The authors developed their models by analyzing an official dataset provided by the General Health Directorate of Portugal (DGS) made available to research groups on the 27 April 2020. This dataset was made available by the DGS upon request and required the submission of a project protocol and an ethical committee approval [5
This dataset has important data quality problems. We had requested and gained access to the dataset to answer another research question, but when we started the assessment of the data quality, it became evident that there were problems with the data.

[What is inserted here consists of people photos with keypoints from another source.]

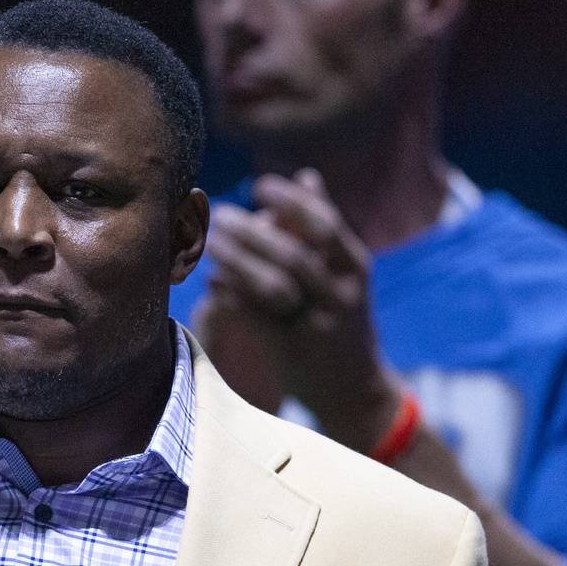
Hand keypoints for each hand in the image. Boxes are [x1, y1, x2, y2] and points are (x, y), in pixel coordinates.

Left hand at [200, 169, 402, 450]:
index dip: (292, 201)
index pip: (325, 225)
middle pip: (293, 255)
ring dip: (237, 261)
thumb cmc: (343, 318)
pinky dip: (232, 295)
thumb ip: (325, 227)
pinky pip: (256, 317)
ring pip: (273, 286)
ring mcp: (317, 325)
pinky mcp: (292, 351)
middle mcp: (340, 295)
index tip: (260, 185)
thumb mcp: (346, 273)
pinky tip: (212, 281)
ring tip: (210, 242)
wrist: (355, 389)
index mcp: (356, 268)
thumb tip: (306, 176)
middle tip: (222, 214)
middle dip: (253, 232)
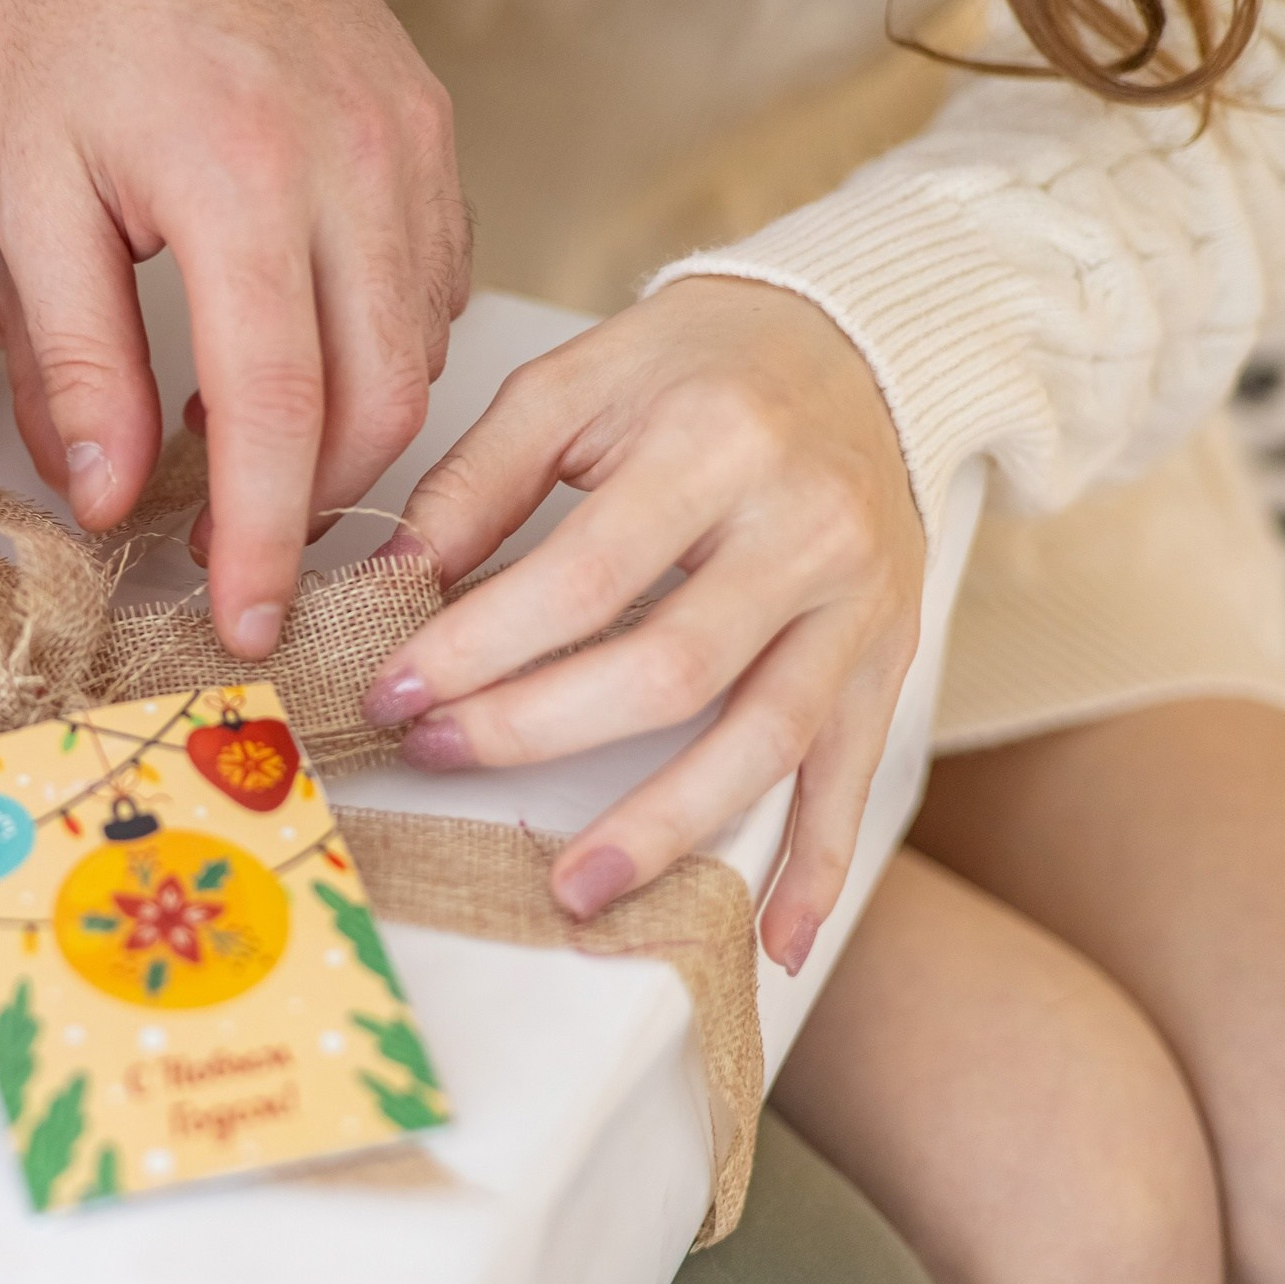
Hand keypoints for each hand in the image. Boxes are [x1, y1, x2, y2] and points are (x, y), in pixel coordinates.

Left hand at [0, 0, 468, 656]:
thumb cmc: (65, 19)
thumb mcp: (32, 193)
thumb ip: (75, 358)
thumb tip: (111, 497)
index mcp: (245, 182)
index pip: (279, 413)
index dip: (265, 539)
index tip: (246, 624)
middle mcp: (357, 165)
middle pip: (378, 402)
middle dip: (315, 506)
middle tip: (237, 560)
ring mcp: (411, 145)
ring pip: (419, 352)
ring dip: (347, 435)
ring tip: (252, 466)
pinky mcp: (429, 130)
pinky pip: (435, 284)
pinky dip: (381, 354)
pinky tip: (303, 366)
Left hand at [359, 278, 924, 972]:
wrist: (856, 343)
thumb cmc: (697, 368)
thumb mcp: (577, 382)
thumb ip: (479, 482)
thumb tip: (393, 587)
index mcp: (718, 443)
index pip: (584, 576)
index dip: (479, 648)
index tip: (393, 689)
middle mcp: (805, 526)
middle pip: (667, 670)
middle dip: (536, 732)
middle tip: (436, 755)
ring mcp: (860, 601)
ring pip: (762, 740)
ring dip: (664, 829)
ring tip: (573, 888)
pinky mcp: (891, 651)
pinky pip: (856, 772)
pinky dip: (818, 865)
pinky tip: (772, 940)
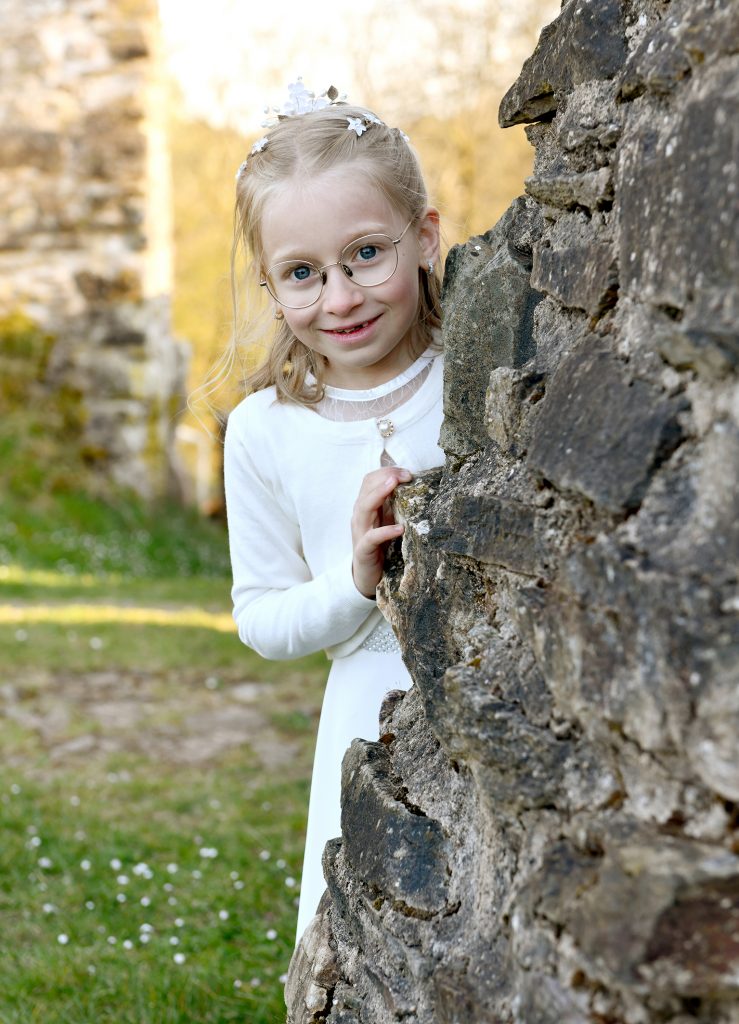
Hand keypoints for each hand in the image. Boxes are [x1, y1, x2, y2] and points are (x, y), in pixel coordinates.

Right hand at [351, 467, 411, 597]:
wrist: (367, 575)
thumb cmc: (381, 546)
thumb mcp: (389, 521)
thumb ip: (396, 505)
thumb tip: (415, 487)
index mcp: (366, 506)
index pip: (371, 480)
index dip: (387, 472)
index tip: (408, 473)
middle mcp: (360, 516)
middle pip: (367, 488)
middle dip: (386, 477)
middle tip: (406, 475)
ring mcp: (360, 532)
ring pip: (364, 507)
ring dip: (379, 493)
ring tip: (394, 485)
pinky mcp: (363, 550)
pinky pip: (372, 538)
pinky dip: (385, 531)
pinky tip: (399, 528)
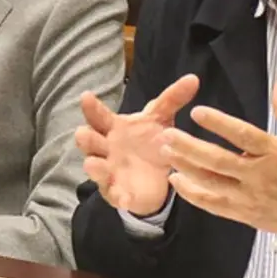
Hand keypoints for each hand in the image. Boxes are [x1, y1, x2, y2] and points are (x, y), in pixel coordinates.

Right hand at [75, 74, 199, 215]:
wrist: (156, 175)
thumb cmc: (149, 140)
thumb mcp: (161, 118)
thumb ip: (172, 99)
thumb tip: (194, 78)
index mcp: (113, 128)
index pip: (99, 116)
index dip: (91, 107)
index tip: (86, 96)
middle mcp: (106, 149)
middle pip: (90, 143)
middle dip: (85, 139)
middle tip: (83, 133)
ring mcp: (109, 172)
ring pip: (96, 170)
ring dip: (94, 168)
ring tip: (93, 164)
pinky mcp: (119, 193)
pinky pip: (115, 196)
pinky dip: (119, 197)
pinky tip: (124, 199)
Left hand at [161, 77, 276, 244]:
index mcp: (275, 152)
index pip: (243, 135)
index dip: (219, 123)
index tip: (197, 112)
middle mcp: (259, 175)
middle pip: (219, 160)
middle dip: (190, 147)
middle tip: (167, 135)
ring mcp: (248, 196)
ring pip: (211, 182)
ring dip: (186, 167)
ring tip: (166, 152)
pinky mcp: (242, 213)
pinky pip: (212, 203)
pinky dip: (192, 193)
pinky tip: (177, 180)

We will use an example to support our views. Recently, an update of this database, presenting the same cases plus those who tested positive for COVID-19 in May and June and correcting some information, was sent by the DGS to the research groups who had requested the first dataset. In the updated version of the dataset, the proportion of people with no comorbidities changed massively, even in the data that were already available in the first version. Globally, in the first version of the dataset, 83% of COVID-19 cases were recorded as having “no comorbidities” and there were no cases with missing information about whether or not the patient had comorbidities, while in the updated version of the dataset, only 32% of the cases were recorded as having “no comorbidities” and 46% of the cases had missing information about whether or not the patient had comorbidities.
This implies that in the first version of the dataset (used by Nogueira P.J. and colleagues [1
]), COVID-19 cases for which there was no information about comorbidities were recorded as not having any comorbidity, and this may explain the unexpectedly high OR for the age groups reported and lack of (or low) impact of comorbidities on the odds of dying. Of the COVID-19 cases older than 55 years reported in the first database as having no comorbidities, about 41% have, in fact, no information about comorbidities; those cases may have comorbidities, and we cannot assume that they have no comorbidities. Of the cases analyzed by Nogueira P.J. and colleagues recorded as without comorbidities, 41% are missing cases and should not have been included in their final model.
Even though the dataset had other quality-of-data problems, we describe the errors related to incomplete information regarding comorbidities as an example to highlight the perils of modelling risk factors using low-quality datasets. This example shows the need for data curation procedures by trained data scientists. The urgency of producing evidence that may help to tackle COVID-19 requires broad collaboration to produce high-quality datasets to be used in statistical modelling; otherwise, the reliability of results is limited by an unapparent or hidden factor—data quality.